### [Отрывок из текста]
○ ○ ○
Василий Васильевич Верещагин по отзывам англичан // Искусство и художественная промышленность. – 1899. – №10.

Наброски Е.Л.

«Пирамида черепов» Верещагина, воспроизведенная недавно в «Review of Reviews», по поводу его выставки в Лондоне, – признавалась одною из наиболее известных картин Московской галереи Третьяковых. Будучи посвящена всем великим завоевателям – бывшим, настоящим и будущим, она представляет собою как бы апофеоз военной славе.

Верна ли она исторически или нет, – замечала английская критика, – но, без сомнения, Верещагин написал тут замечательную картину. В этих серых черепах, выветренных и изрубленных, на которых сидят вороны, злобно поглядывая на оставшиеся лоскутки человеческого мяса, еще не разложившегося от солнца и не изъеденного червями, – последнее слово громадной драмы, первые сцены которой обставлены всею торжественностью и величием войны.
○ ○ ○
### [Материал для работы]
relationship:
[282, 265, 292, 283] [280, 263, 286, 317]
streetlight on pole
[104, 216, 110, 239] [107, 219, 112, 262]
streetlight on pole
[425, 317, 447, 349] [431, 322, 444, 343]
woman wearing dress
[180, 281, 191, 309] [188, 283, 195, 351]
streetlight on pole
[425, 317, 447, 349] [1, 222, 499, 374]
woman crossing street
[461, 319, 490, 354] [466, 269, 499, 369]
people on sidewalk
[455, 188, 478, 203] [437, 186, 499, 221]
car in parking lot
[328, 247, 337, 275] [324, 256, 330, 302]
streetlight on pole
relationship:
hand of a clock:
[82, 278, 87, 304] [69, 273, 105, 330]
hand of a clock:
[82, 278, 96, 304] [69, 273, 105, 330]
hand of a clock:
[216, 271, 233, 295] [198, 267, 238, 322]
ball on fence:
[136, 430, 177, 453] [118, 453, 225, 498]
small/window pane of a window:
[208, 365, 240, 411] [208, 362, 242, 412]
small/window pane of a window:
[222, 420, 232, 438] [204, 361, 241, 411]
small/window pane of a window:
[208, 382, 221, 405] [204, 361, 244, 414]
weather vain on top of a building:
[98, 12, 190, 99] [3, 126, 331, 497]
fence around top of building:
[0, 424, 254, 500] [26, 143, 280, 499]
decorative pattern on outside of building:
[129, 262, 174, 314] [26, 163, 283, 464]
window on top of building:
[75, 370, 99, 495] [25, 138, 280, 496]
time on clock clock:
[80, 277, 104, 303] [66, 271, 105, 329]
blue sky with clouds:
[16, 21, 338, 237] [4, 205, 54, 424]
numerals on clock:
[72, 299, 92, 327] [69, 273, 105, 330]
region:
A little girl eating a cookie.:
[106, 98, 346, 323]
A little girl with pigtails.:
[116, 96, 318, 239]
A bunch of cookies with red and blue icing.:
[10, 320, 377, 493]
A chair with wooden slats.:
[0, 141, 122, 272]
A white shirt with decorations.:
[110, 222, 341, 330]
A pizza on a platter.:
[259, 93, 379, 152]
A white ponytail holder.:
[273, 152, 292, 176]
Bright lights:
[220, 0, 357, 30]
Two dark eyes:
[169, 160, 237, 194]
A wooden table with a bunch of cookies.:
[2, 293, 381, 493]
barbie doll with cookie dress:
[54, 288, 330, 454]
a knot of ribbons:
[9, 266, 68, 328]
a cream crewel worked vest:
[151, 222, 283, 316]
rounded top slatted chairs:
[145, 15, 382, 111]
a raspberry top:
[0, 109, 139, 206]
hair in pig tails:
○ ○ ○
### [Что нужно сделать]
**1)** В каком издании, по словам отрывка о Верещагине, недавно воспроизвели «Пирамиду черепов»?
**2)** Обновите записи от строки с «time on clock» до строки с «[10, 320, 377, 493]» включительно: выведите только эти строки, заменив «numerals» на «digits». Остальное оставьте без изменений.

### [Готовые ответы]
**1)** В «Review of Reviews».

**2)**
time on clock clock:
[80, 277, 104, 303] [66, 271, 105, 329]
blue sky with clouds:
[16, 21, 338, 237] [4, 205, 54, 424]
digits on clock:
[72, 299, 92, 327] [69, 273, 105, 330]
region:
A little girl eating a cookie.:
[106, 98, 346, 323]
A little girl with pigtails.:
[116, 96, 318, 239]
A bunch of cookies with red and blue icing.:
[10, 320, 377, 493]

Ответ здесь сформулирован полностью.